G7 termina reunião sem acordo sobre reservas estratégicas de petróleo
Ministros discutiram uso de estoques emergenciais diante da disparada do petróleo após escalada de tensões no Oriente Médio
atualizado
Compartilhar notícia

Os ministros das finanças do G7, grupo que reúne sete das maiores economias avançadas do mundo, encerraram nesta segunda-feira (9/3) uma reunião emergencial sem chegar a um acordo sobre a liberação de reservas estratégicas de petróleo para conter a alta dos preços que dispararam após a escalada das tensões no Oriente Médio.
O encontro ocorreu por videoconferência e reuniu representantes de Estados Unidos, Canadá, Japão, Alemanha, França, Reino Unido e Itália.
O objetivo era avaliar medidas para estabilizar o mercado de energia diante do risco de interrupções no fornecimento global.
Entre as alternativas analisadas estava a possibilidade de um uso coordenado das reservas estratégicas de petróleo, mantidas por países consumidores e organizadas no âmbito da Agência Internacional de Energia (AIE). Esses estoques são usados em situações de emergência para ampliar a oferta e aliviar pressões sobre os preços.
Apesar das discussões, os países não chegaram a um consenso para realizar a liberação imediata dos barris. O grupo avaliou que ainda não há escassez física de petróleo no mercado, embora os preços tenham reagido fortemente ao aumento das tensões geopolíticas.
Nos últimos dias, a cotação do petróleo registrou forte volatilidade, impulsionada por preocupações com a segurança das rotas de transporte na região do Golfo e com possíveis impactos sobre a produção e exportação de países do Oriente Médio.
Um dos pontos de maior atenção é o Estreito de Ormuz, corredor marítimo estratégico por onde passa cerca de 20% do petróleo comercializado globalmente.
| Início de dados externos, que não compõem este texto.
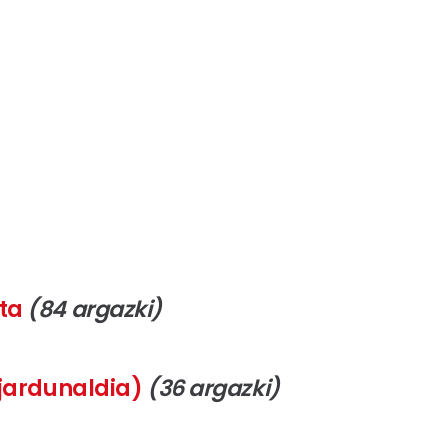
eta
(84 argazki)
 jardunaldia)
(36 argazki)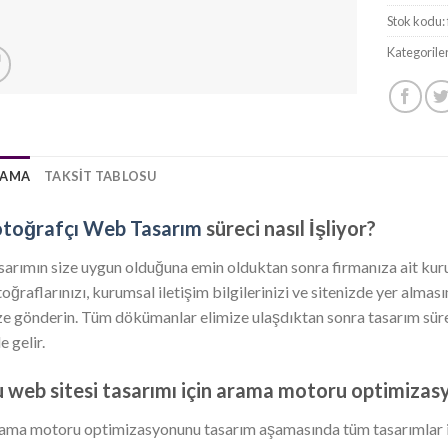
Stok kodu:
Kategorile
LAMA
TAKSIT TABLOSU
otoğrafçı Web Tasarım
süreci nasıl İşliyor?
sarımın size uygun olduğuna emin olduktan sonra firmanıza ait kurums
toğraflarınızı, kurumsal iletişim bilgilerinizi ve sitenizde yer almas
ze gönderin. Tüm dökümanlar elimize ulaşdıktan sonra tasarım süreci
e gelir.
 web sitesi tasarımı için arama motoru optimizasy
ama motoru optimizasyonunu tasarım aşamasında tüm tasarımlar iç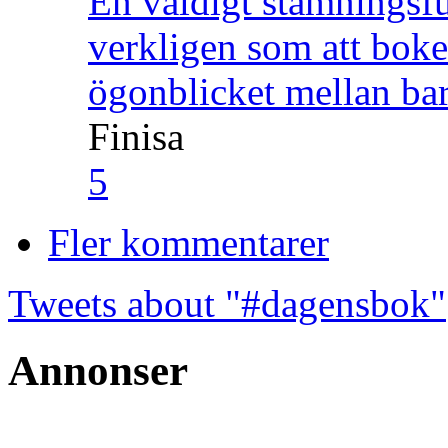
En väldigt stämningsfu
verkligen som att boke
ögonblicket mellan ba
Finisa
5
Fler kommentarer
Tweets about "#dagensbok"
Annonser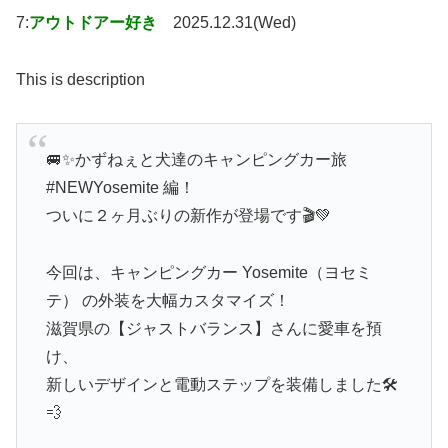
7:
アウトドアー好き
2025.12.31(Wed)
This is description
🚐✨かずねぇと犬達のキャンピングカー旅
#NEWYosemite 編！
ついに２ヶ月ぶりの新作が登場です🎬💚
今回は、キャンピングカー Yosemite（ヨセミ
テ） の外装を大幅カスタマイズ！
滋賀県の【ジャストバランス】さんに愛車を預
け、
新しいデザインと電動ステップを装備しました🛠️
💨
Qualquer ameaça ao fluxo na região costuma provocar reação imediata nos mercados.
Mesmo sem decisão sobre a liberação das reservas, o G7 afirmou que permanece pronto para adotar medidas adicionais caso a situação se agrave.
O grupo indicou que continuará monitorando o mercado de energia e avaliando possíveis respostas coordenadas para evitar impactos mais amplos sobre a economia global.